How to detect if the application being used by a user is mod apk or not

Question

I have an Android application on Play Store and I want to detect if a user is using the original version of the app downloaded from play store or a mod apk from other sources.

Answer 1

Your Question

I have an Android application on Play Store and I want to detect if a user is using the original version of the app downloaded from play store or a mod apk from other sources.

A very simple question that embraces so many things to be fully answered, but from an high level view you can tackle this from within you mobile app or doing it from the outside.

Detecting from Within the Mobile app

Doing it from inside is known as RASP:

Runtime application self-protection (RASP) is a security technology that uses runtime instrumentation to detect and block computer attacks by taking advantage of information from inside the running software.

RASP technology is said to improve the security of software by monitoring its inputs, and blocking those that could allow attacks, while protecting the runtime environment from unwanted changes and tampering.

One thing that I observe often is that many developers are not aware that any protection they may add to the mobile app code to try to secure it can can be bypassed during runtime with an instrumentation framework, even when the code itself is strongly obfuscated. A well known instrumentation framework used to manipulate code at runtime is Frida:

Inject your own scripts into black box processes. Hook any function, spy on crypto APIs or trace private application code, no source code needed. Edit, hit save, and instantly see the results. All without compilation steps or program restarts.

In the case a developer adds a function to their code to detect if the app is the original one, the attacker will eventually find it through static analysis of the binary or through dynamic analysis at runtime, and then use Frida to hook on it to change the outcome, like returning always a result that says it's the original one.

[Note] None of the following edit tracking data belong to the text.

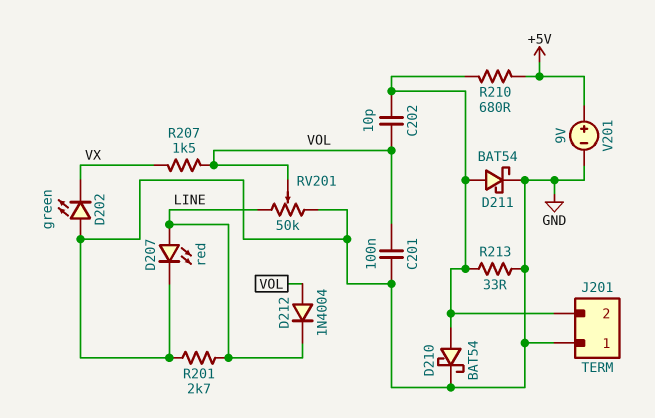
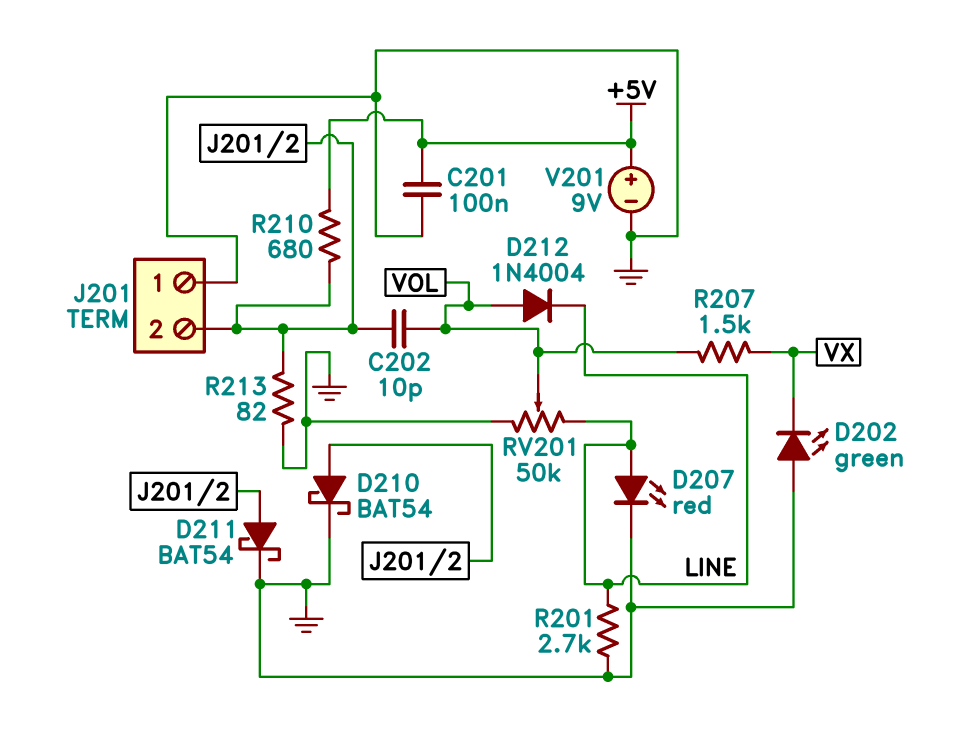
C201: 100nF (GND, VOL) -> 100nF (+5V, GND)
R213: 33 (GND, J201/2) -> 82 (GND, J201/2)

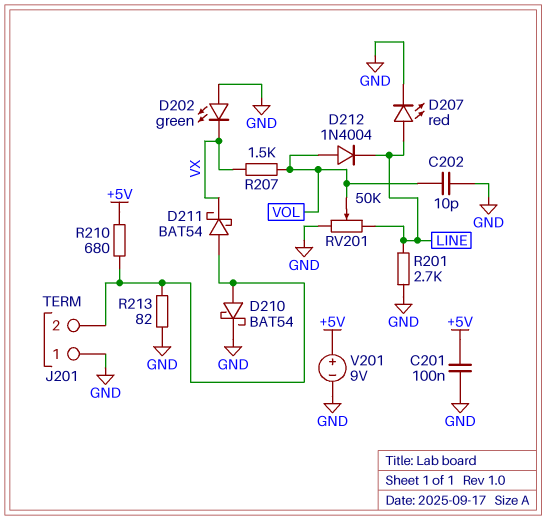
C202: 10pF (J201/2, VOL) -> 10pF (GND, VOL)
D211: schottky BAT54 (A J201/2, K GND) -> schottky BAT54 (A J201/2, K VX)

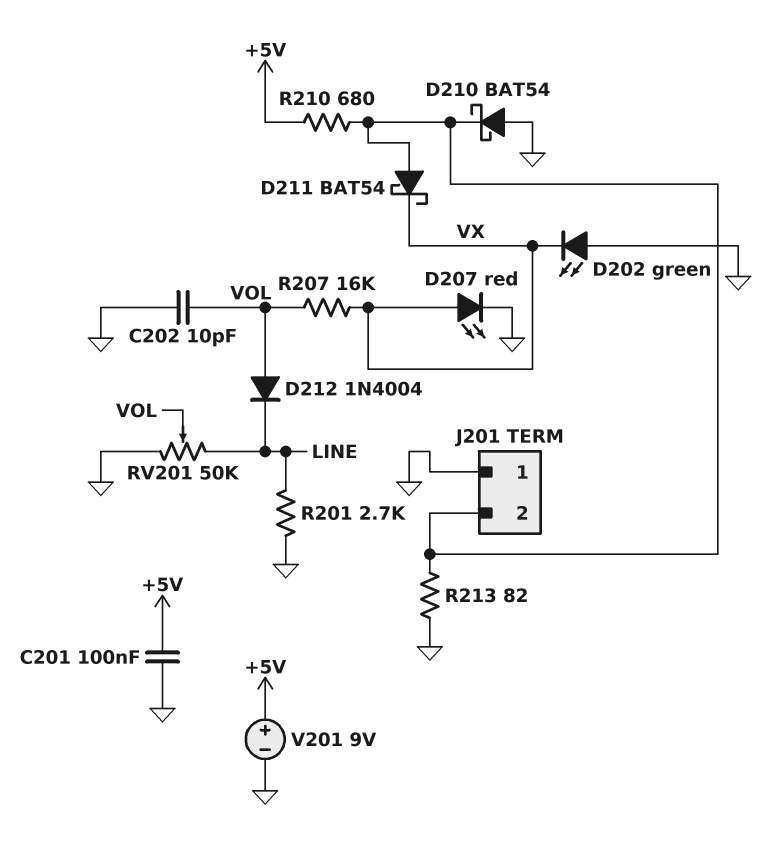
D207: LED red (A LINE, K GND) -> LED red (A VX, K GND)
D210: schottky BAT54 (A J201/2, K GND) -> schottky BAT54 (A GND, K J201/2)
R207: 1.5k (VOL, VX) -> 16k (VOL, VX)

Another alternative for the attacker is to recompile the binary without said function, thus removing the protection.

So, Am I saying for you to not use self protecting code or RASP solutions on your mobile app?

No, I recommend you to use all the mechanisms you can afford in order to stop the bad actors, but you also need to be aware that they can bypass them, and try to make as hard as possible to overcome your defences, to the point that it will be time consuming for them and they will just prefer to go elsewhere to look for easier targets.

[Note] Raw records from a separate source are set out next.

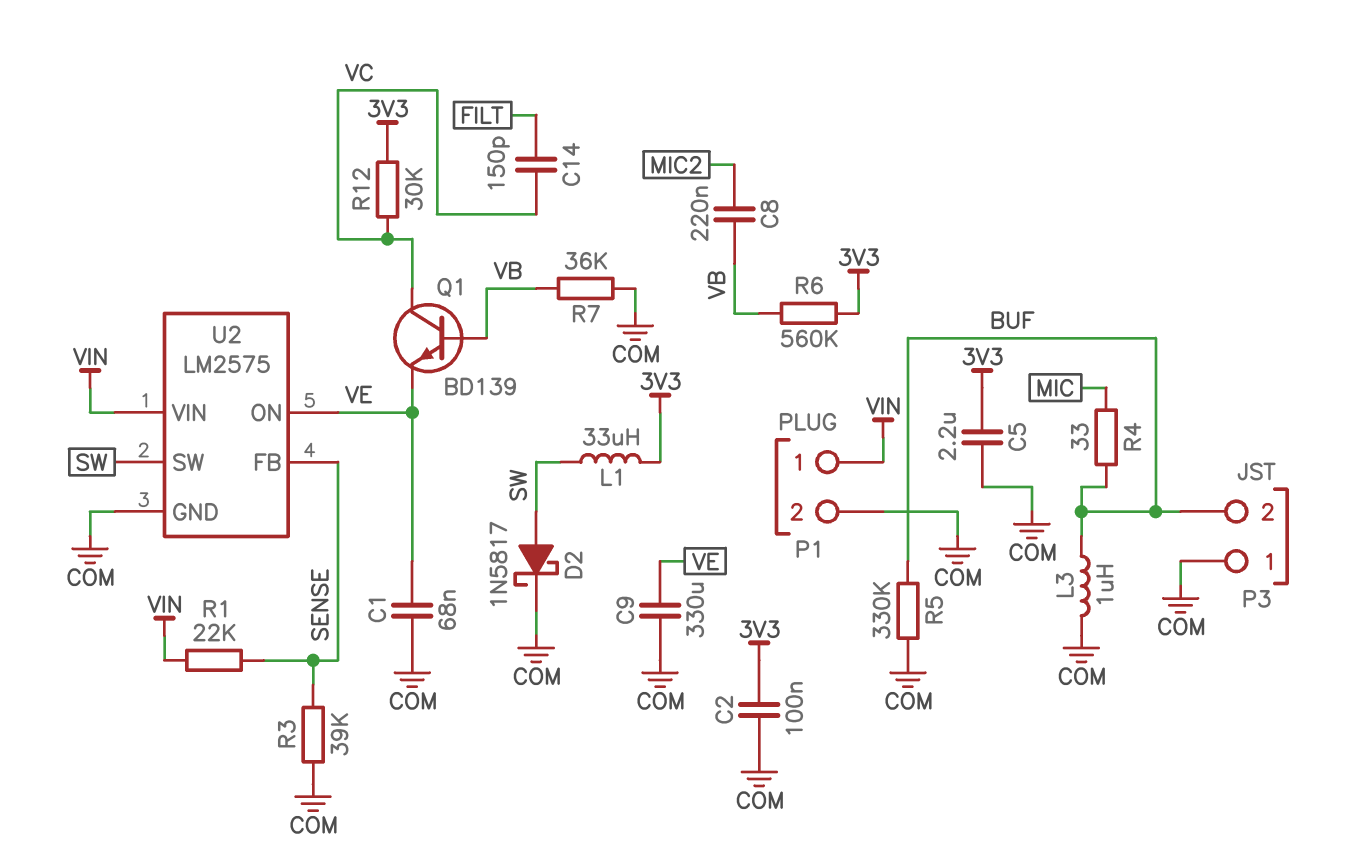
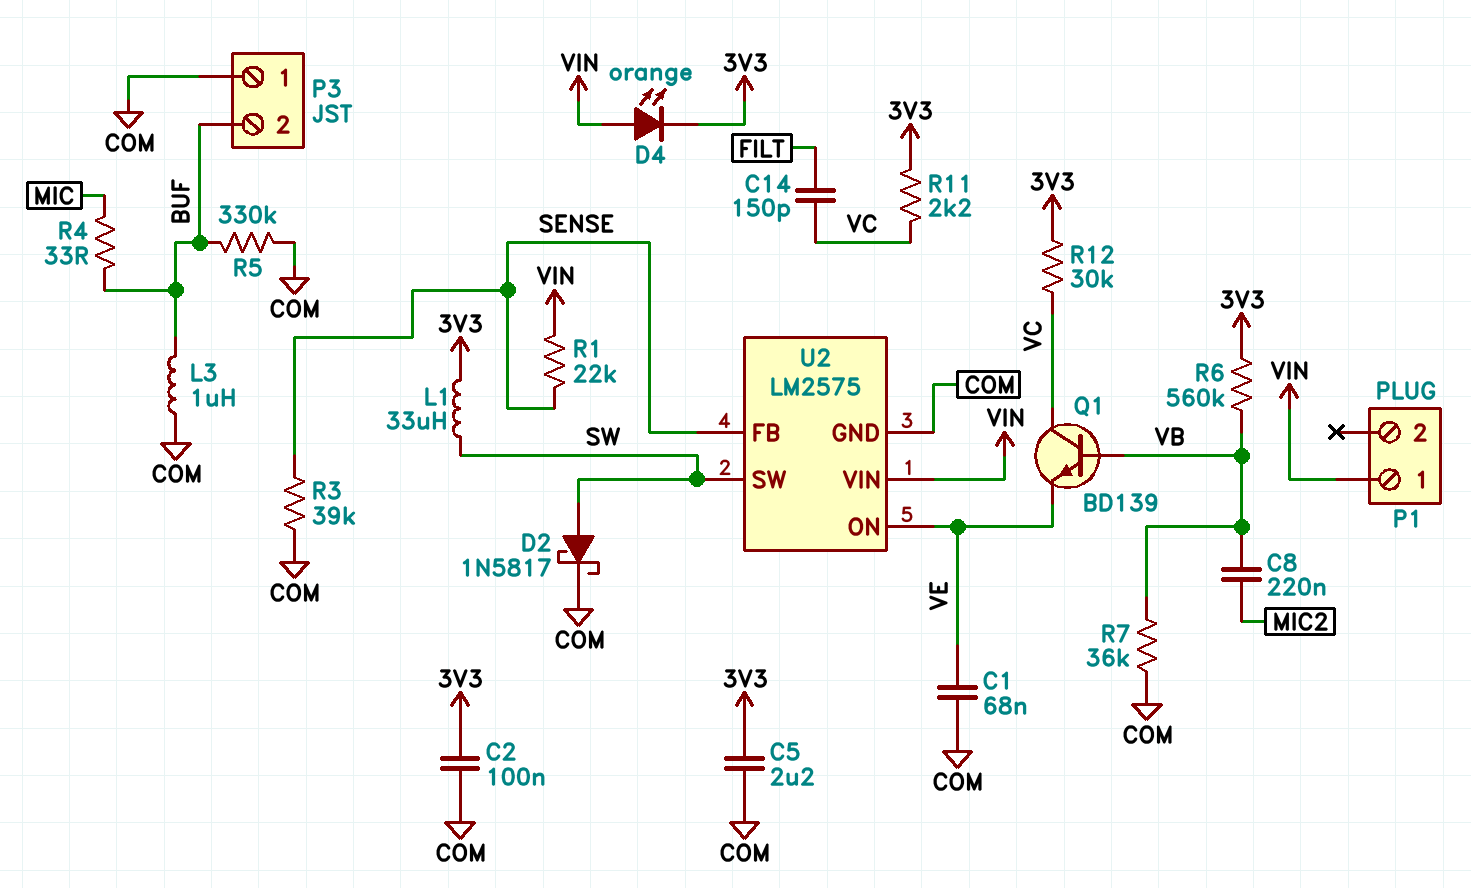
C9: 330uF (COM, VE) -> none
D4: none -> LED orange (A VIN, K 3V3)
P1 pin 2: COM -> none
R11: none -> 2.2k (3V3, VC)

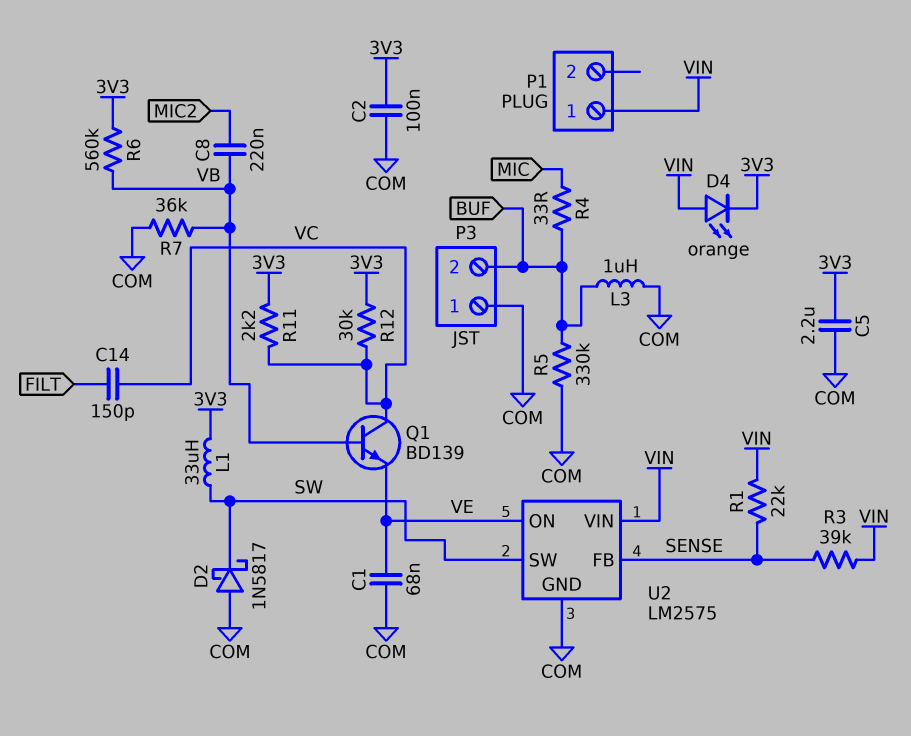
D2: schottky 1N5817 (A SW, K COM) -> schottky 1N5817 (A COM, K SW)
R3: 39k (COM, SENSE) -> 39k (SENSE, VIN)

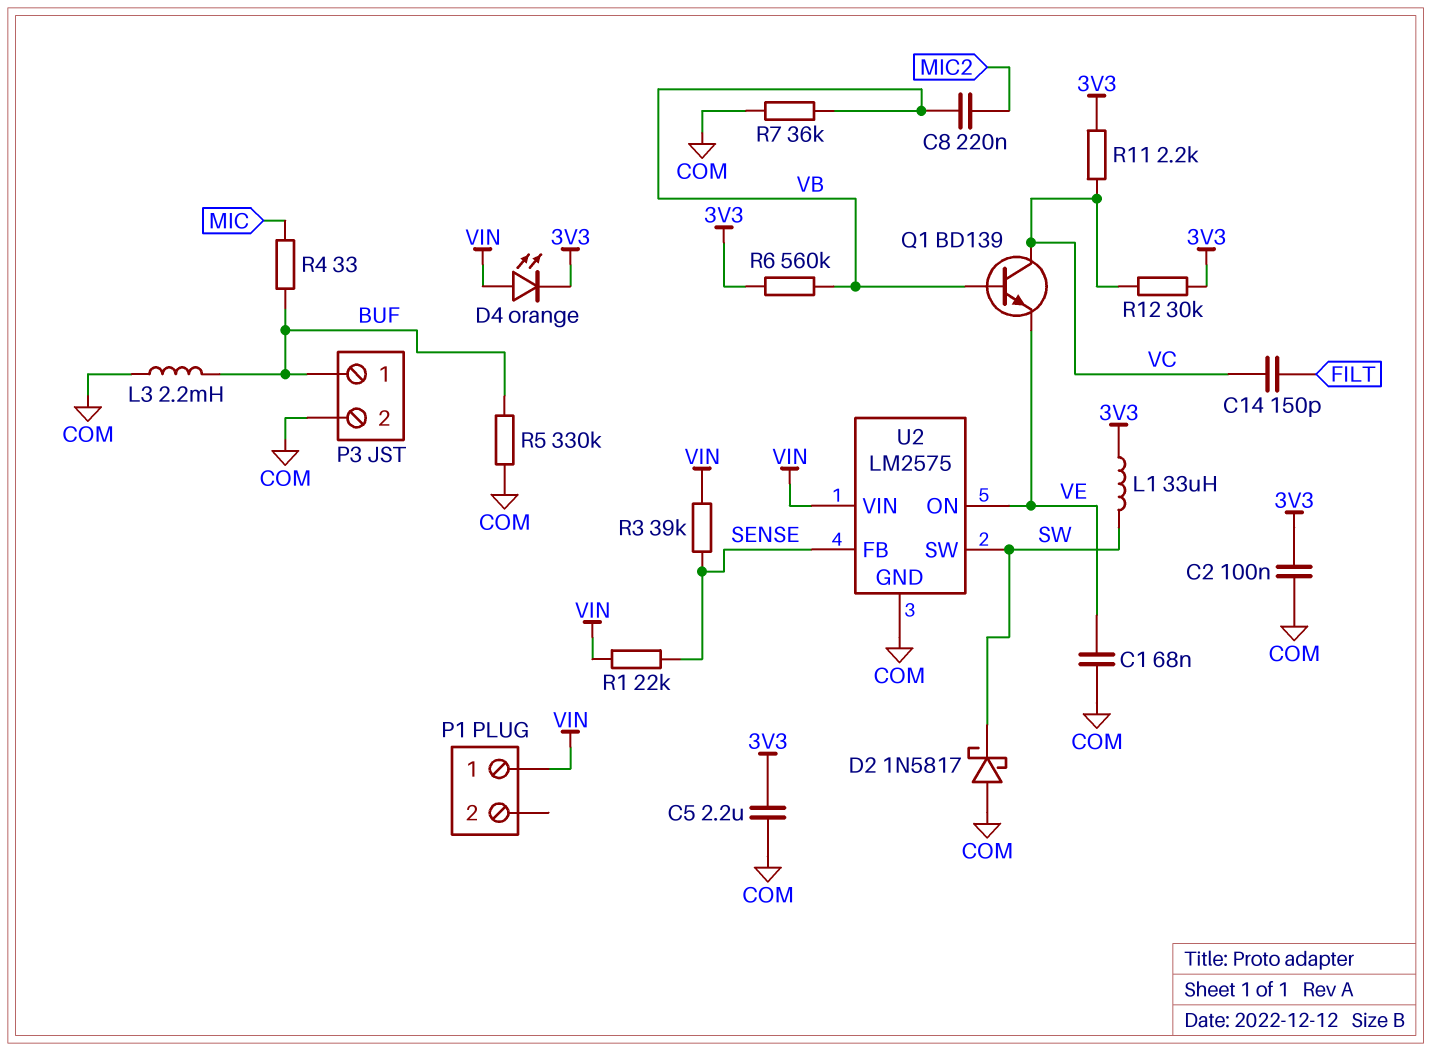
L3: 1uH (BUF, COM) -> 2.2mH (BUF, COM)
P3 pin 1: COM -> BUF
P3 pin 2: BUF -> COM

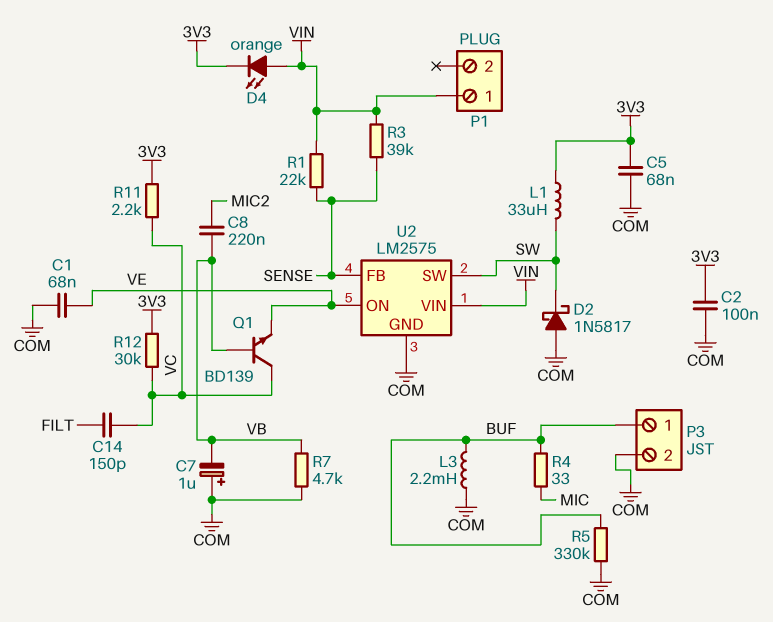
C5: 2.2uF (3V3, COM) -> 68nF (3V3, COM)
C7: none -> 1uF (plus COM, minus VB)
R6: 560k (3V3, VB) -> none
R7: 36k (COM, VB) -> 4.7k (COM, VB)

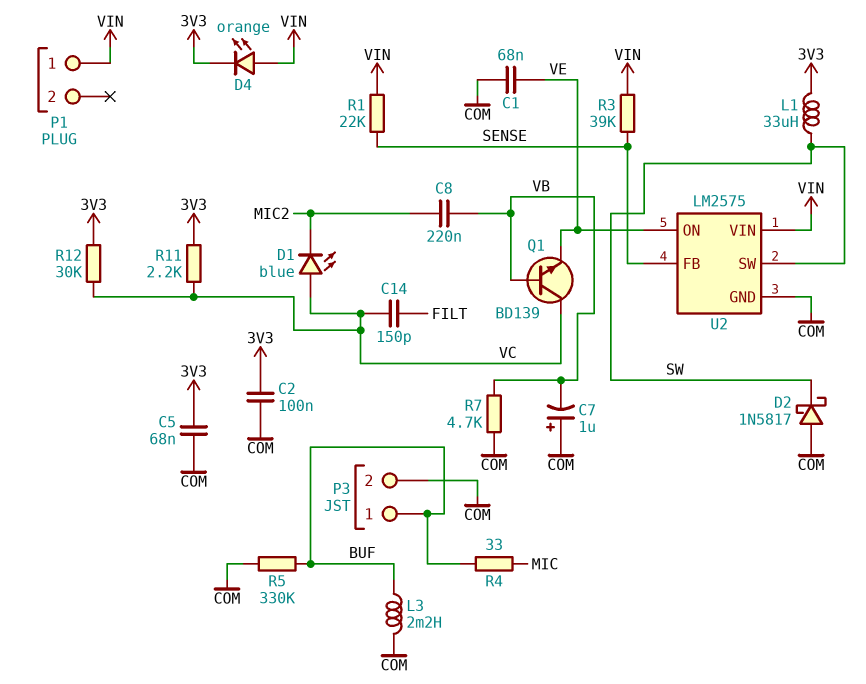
D1: none -> LED blue (A VC, K MIC2)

Detecting from outside the Mobile App

A better alternative is to delegate to outside the app the detection when it's running or not an original version of the binary, and if it doing in a device that is not rooted or jail-broken, and this can be done by using the Mobile App attestation concept, that I explain on this answer I gave to the question How to secure an API REST for mobile app? in the section about A Possible Better Solution.

In a nutshell the Mobile App Attestion is a solution that when full implemented attests if your mobile app is the genuine and untampered version you have uploaded to the play store, and that is running in a trusted device, not jail-broken or rooted.

The Mobile App Attestation solution differs from RASP solutions in the fact that the decisions are made outside the mobile device, therefore cannot be manipulated by instrumentation frameworks, and they also issue a JWT token that allows the backend for the mobile app to know when it can trust in requests is receiving from it.

Summary

RASP solutions fall short, because usually they don't let the mobile api backend know if the request is from a genuine version of the mobile that is running in a trusted environment, aka a device not rooted or jail-broken, but even if they do that, once the logic for doing so is running inside the mobile app, it can be manipulated by the attacker with Frida or similar tools.

On the other hand a Mobile App Attestation solution will make decisions outside the mobile device and allow the mobile api backend to be aware when it can trust or not in the incoming requests.

Do You Want To Go The Extra Mile?

In any response to a security question I always like to reference the excellent work from the OWASP foundation.

For APIS

OWASP API Security Top 10

The OWASP API Security Project seeks to provide value to software developers and security assessors by underscoring the potential risks in insecure APIs, and illustrating how these risks may be mitigated. In order to facilitate this goal, the OWASP API Security Project will create and maintain a Top 10 API Security Risks document, as well as a documentation portal for best practices when creating or assessing APIs.

For Mobile Apps

OWASP Mobile Security Project - Top 10 risks

The OWASP Mobile Security Project is a centralized resource intended to give developers and security teams the resources they need to build and maintain secure mobile applications. Through the project, our goal is to classify mobile security risks and provide developmental controls to reduce their impact or likelihood of exploitation.

OWASP - Mobile Security Testing Guide:

The Mobile Security Testing Guide (MSTG) is a comprehensive manual for mobile app security development, testing and reverse engineering.

Answer 2

This is possible if your app is using an external server under your control providing some important functionalities to make the app useful. This might be some cloud database or an enrollment feature. For offline or device only apps the following approach will not work.

When using the SafetyNet API the SafetyNet is returning as part of the response to the server under your control a apkCertificateDigestSha256 from the app executing the call. This can be checked if it is matching your app. Note, that the evaluationType from the response is also important. Newer devices and versions of SafetyNet are supporting here HARDWARE_BACKED making shielding frameworks like MagiskHide useless.